Es galt, die Revisionsberichte zu hören und danach die erforderlichen Beschlüsse zu fassen: Bei der Raiffeisenbank Sulzbach-Rosenberg eG im Gasthof Heldrich am Forsthof bekamen die Vertreter umfangreichen Einblick in die Bankgeschäfte 2014.

Erfolg wird nicht gesehen

Nach dem Rechenschaftsbericht des Aufsichtsrates durch Vorsitzenden Dieter Heldrich umriss Hans Renner kurz die globale Lage: Große Geschäftsbanken müssten weiterhin vom Staat gerettet werden. "Auch wir werden durch Einzahlung in den Bankenabwicklungsfonds für systemrelevante Großbanken haften - obwohl wir davon niemals profitieren werden." Der Erfolg des deutschen Modells der Genossenschaften werde nicht wahrgenommen.

Historisches Zinstief

Die Zinsen auf klassische Spareinlagen seien auf einem historischen Tiefststand, ein Ende der Niedrigzinsphase nicht in Sicht. Im persönlichen Gespräch entwickle die Raiffeisenbank den richtigen Mix aus Geldanlagen. Dazu gehörten Tages- oder Termingeld, Sparbuch, aber auch Sondersparformen, Fonds oder Anlagen mit staatlicher Förderung. Renner dankte den 85 Mitarbeitern in acht Geschäftsstellen.

"Die Zinsspanne, unsere wichtigste Ertragssäule, schmilzt langsam dahin. Trotzdem wird es bei uns nach derzeitiger Zinslage keine negativen Zinssätze für Einlagen unserer Privatkunden geben", versprach der Bank-Chef. "Geht es den Menschen und dem Mittelstand hier in Sulzbach-Rosenberg und Umgebung gut, dann geht es auch der Raiffeisenbank Sulzbach-Rosenberg gut. Das Jahr 2014 war ein gutes Jahr für Sulzbach-Rosenberg und Umgebung." Das anhaltend niedrige Zinsniveau habe den Mut, jetzt in die eigene Firma oder die eigenen vier Wände zu investieren, zusätzlich beflügelt.

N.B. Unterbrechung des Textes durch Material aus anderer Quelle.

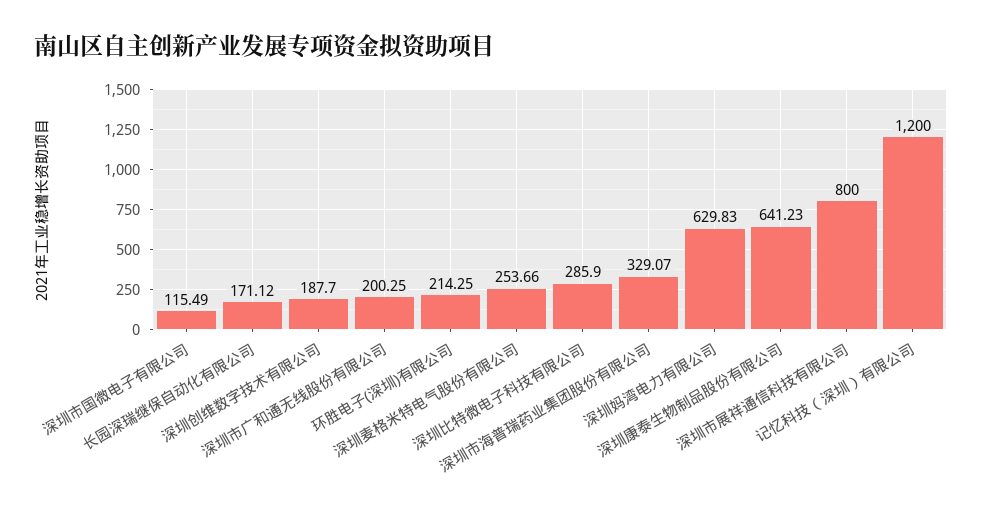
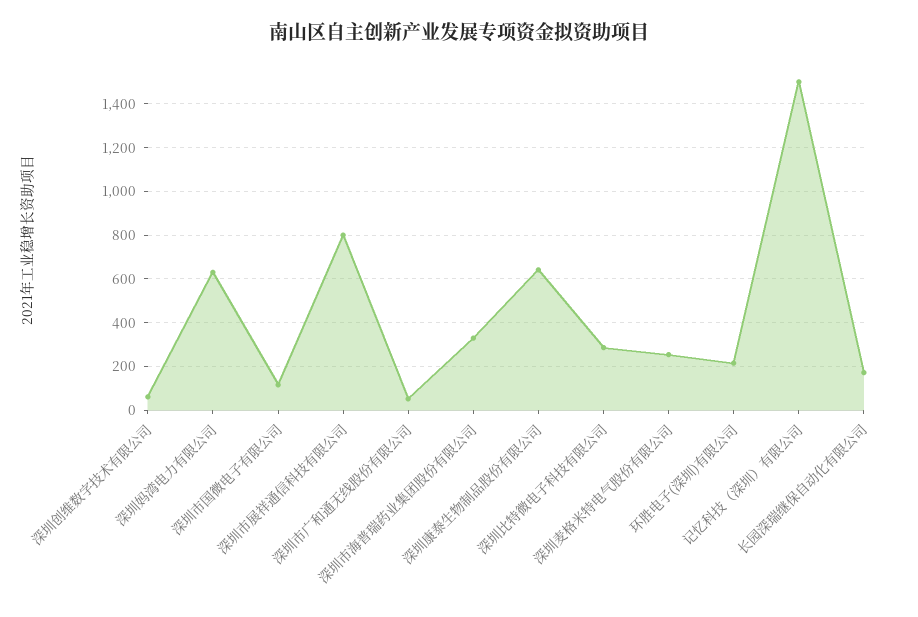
  {
    "深圳市国微电子有限公司": 115.49,
    "长园深瑞继保自动化有限公司": 171.12,
-   "深圳创维数字技术有限公司": 187.7,
+   "深圳创维数字技术有限公司": 50,
-   "深圳市广和通无线股份有限公司": 200.25,
+   "深圳市广和通无线股份有限公司": 50,
    "环胜电子(深圳)有限公司": 214.25,
    "深圳麦格米特电气股份有限公司": 253.66,
    "深圳比特微电子科技有限公司": 285.9,
    "深圳市海普瑞药业集团股份有限公司": 329.07,
    "深圳妈湾电力有限公司": 629.83,
    "深圳康泰生物制品股份有限公司": 641.23,
    "深圳市展祥通信科技有限公司": 800,
-   "记忆科技（深圳）有限公司": 1200
+   "记忆科技（深圳）有限公司": 1500
  }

Das lasse sich auch in der Bilanz ablesen: "Mit 171,1 Millionen Euro lag die Summe der Ausleihungen per 31. Dezember um 1,7 Prozent über Vorjahresniveau. Diesem positiven Effekt für die Einlagenseite standen höhere Abflüsse aufgrund der hohen Investitionsbereitschaft unserer Kunden entgegen." Per Saldo führte dies zum Zuwachs der Gesamteinlagen von 3,0 Prozent. Das Kundengesamtvolumen 2014 stelle zufrieden: "In allen Bereichen hat die Bank ihren Wachstumskurs fortgesetzt!"

Volumen gesteigert

Mit einer "tollen Mannschaftsleistung" sei es gelungen, das Volumen um 4,3 Prozent auf 653 Millionen Euro zu steigern. Der Überschuss der Zinsspanne habe sich dagegen von 2,17 Prozent auf 2,15 Prozent verringert. Mit den Gesamtkosten für das Jahr 2014 sei das Niveau des Vorjahres sogar leicht unterschritten worden. Renner nannte einige Zahlen aus dem Jahresabschluss:

Bilanzsumme 360,5 Mio. Euro

Betriebsergebnis 574 559 Euro

Dividende 3,5 % 182 000 Euro

gezahlte Steuern 816 000 Euro

Investitionen vor Ort 200 000 Euro

Teilhaber zum 31.12.2014 8193

Gesamteinlagen 279,7 Mio. Euro.

Die gesetzliche Prüfung des Jahresabschlusses ergab keinerlei Beanstandungen, einstimmige Entlastungen folgten. Für die Raiffeisen-Lagerhaus Amberg-Sulzbach GmbH legte Prokurist Hans Pilhofer zufriedenstellende Zahlen vor. Der Gesamtumsatz lag hier bei 32,3 Millionen Euro.

Oberrevisor Michael Kippes vom Genossenschaftsverband leitete die Neuwahlen zum Aufsichtsrat, bei denen Vorsitzender Dieter Heldrich und Norbert Riha wieder ins Gremium entsandt wurden. Stellvertretende Landrätin Brigitte Bachmann und Bürgermeister Michael Göth würdigten die "Bank in Ihrer Nähe".